"Fair-trade" is certainly nice sounding brand name for a certification. While many of the ideas behind Fair Trade / Bird Friendly / Shade Grown / etc. certifications are good, many of the fees, policies, and politics make the systems counter-productive to a sustainable ethical improvement. For example, to be Fair Trade Certified, a coffee farm must pay the certifying agency several significant fees. Many poor farms cannot afford these fees, thus the poor farms cannot be labeled with the fair trade stamp. While some of our coffees happen to have fair-trade certification, we don’t label it as such because it gives an unfair marketing advantage to the farms that can afford the certification over the farms that cannot. We have been able to work directly with coffee farmers and processors to use arrangements were coffee from a specific farm is keep separate and we are able pay the farmer (usually who cannot afford a certification) substantially more for her/his coffee because of the transparency and quality. Fairer then "Fair-Trade".
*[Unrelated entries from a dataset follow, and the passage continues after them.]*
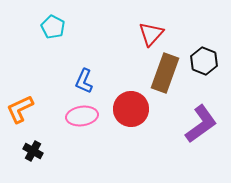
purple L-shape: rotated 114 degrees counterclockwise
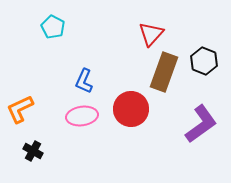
brown rectangle: moved 1 px left, 1 px up
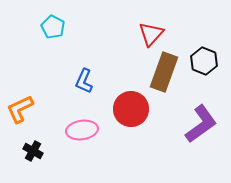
pink ellipse: moved 14 px down
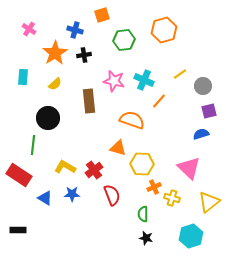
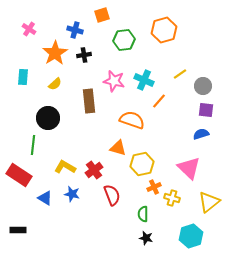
purple square: moved 3 px left, 1 px up; rotated 21 degrees clockwise
yellow hexagon: rotated 15 degrees counterclockwise
blue star: rotated 14 degrees clockwise
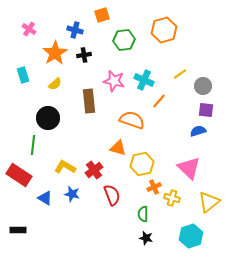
cyan rectangle: moved 2 px up; rotated 21 degrees counterclockwise
blue semicircle: moved 3 px left, 3 px up
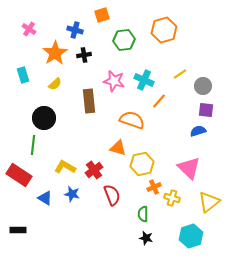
black circle: moved 4 px left
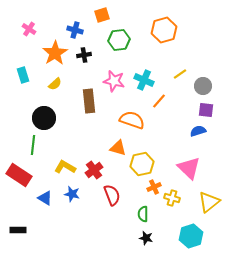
green hexagon: moved 5 px left
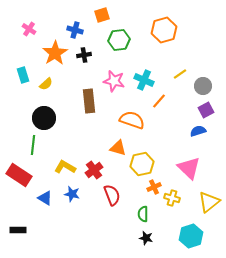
yellow semicircle: moved 9 px left
purple square: rotated 35 degrees counterclockwise
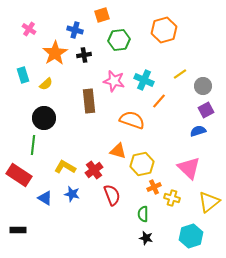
orange triangle: moved 3 px down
Muggswigz strives to be a great local business citizen. We recognize there are many causes worthy of support, but by focusing our resources in a few areas we feel our impact is greater. Since 2003, we have geared the majority of Muggswigz giving toward local elementary and high school education, specifically in the natural sciences.
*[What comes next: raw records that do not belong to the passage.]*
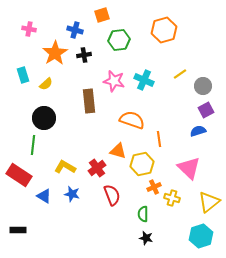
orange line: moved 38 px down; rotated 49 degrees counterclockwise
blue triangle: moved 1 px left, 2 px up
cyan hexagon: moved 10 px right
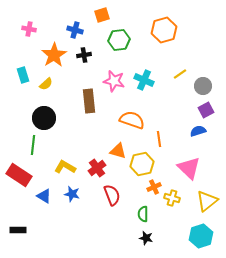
orange star: moved 1 px left, 2 px down
yellow triangle: moved 2 px left, 1 px up
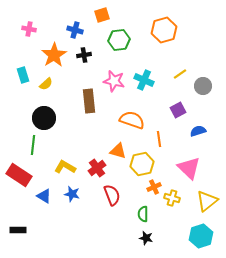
purple square: moved 28 px left
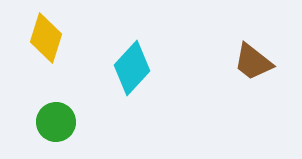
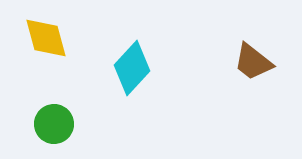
yellow diamond: rotated 33 degrees counterclockwise
green circle: moved 2 px left, 2 px down
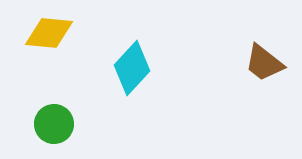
yellow diamond: moved 3 px right, 5 px up; rotated 69 degrees counterclockwise
brown trapezoid: moved 11 px right, 1 px down
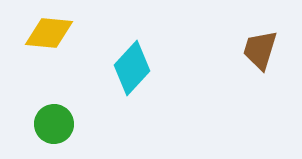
brown trapezoid: moved 4 px left, 13 px up; rotated 69 degrees clockwise
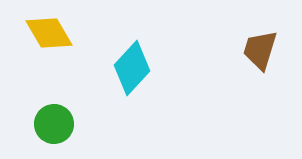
yellow diamond: rotated 54 degrees clockwise
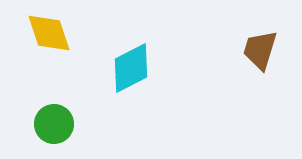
yellow diamond: rotated 12 degrees clockwise
cyan diamond: moved 1 px left; rotated 20 degrees clockwise
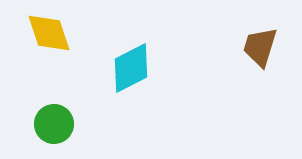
brown trapezoid: moved 3 px up
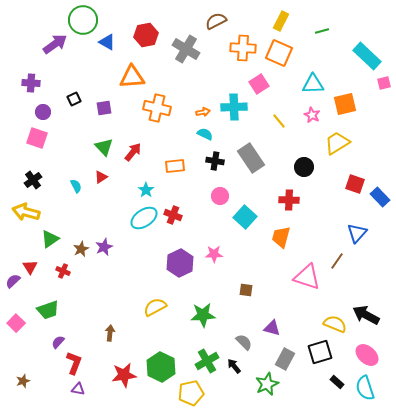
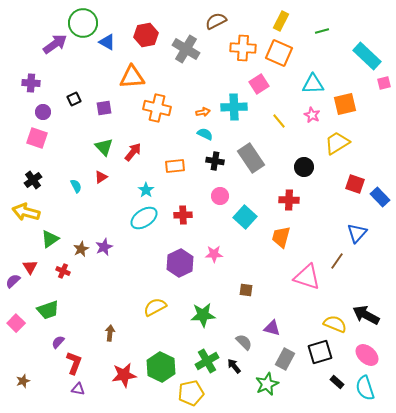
green circle at (83, 20): moved 3 px down
red cross at (173, 215): moved 10 px right; rotated 24 degrees counterclockwise
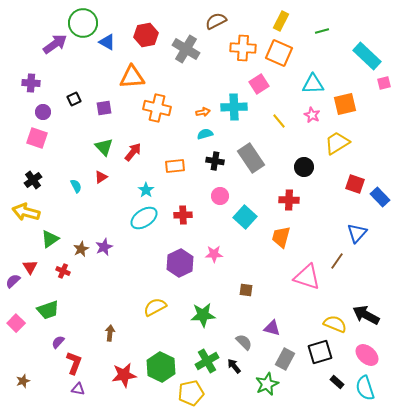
cyan semicircle at (205, 134): rotated 42 degrees counterclockwise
Previous donation recipients include:
Canton Ballet Akron Children's Hospital Portage Montessori School Canton City School District Canton Country Day School Canton Mckinley Alumni Association Warstler Elementary Junior Achievement Canton Symphony St. Joan of Arc Elementary Walsh University Pro Football HOF Canton South's Scholarship Fund Jackson School for the Arts Saints Philip and James School The Invention Project - National Inventors Hall of Fame The National Parents Organization
Muggswigz has replaced its paper cups with recyclable polystyrene cups, composts the papery chaff waste from its roasting operation, and the spent coffee grounds from its coffee and tea bars.
People have tended to think that because paper cups come from trees they are a better choice for the environment. However, they involve cutting down trees to make cups. Many cups are made with recycled content, but not 100% , so trees are being cut down to make the cups. Additionally, the energy required to manufacture a standard insulated wax-coated paperboard cup is almost three times as much energy as required to manufacture a polystyrene cup. Standard paper cups used with corrugated cardboard sleeves require about two times the energy to produce as polystyrene cups. Fossil-fuel use is further reduced by using polystyrene cups simply because they are 90% air, and thus much lighter then paper cups, greatly reducing transportation fuel consumption. ANd polystyrene eliminates the need for cups sleeves, whose manufacture involves cutting down more trees and burning more fossil fuels.
Since paper is not inherently waterproof, and people don't want to run the risk of serious burns if they don't finish their cup of coffee in under a minute, paper cups are coated with polyethylene, unfortunately making them unsuitable for recycling.
Its important to make well-informed decisions concerning our environmental impact, and we seek to consistently improve.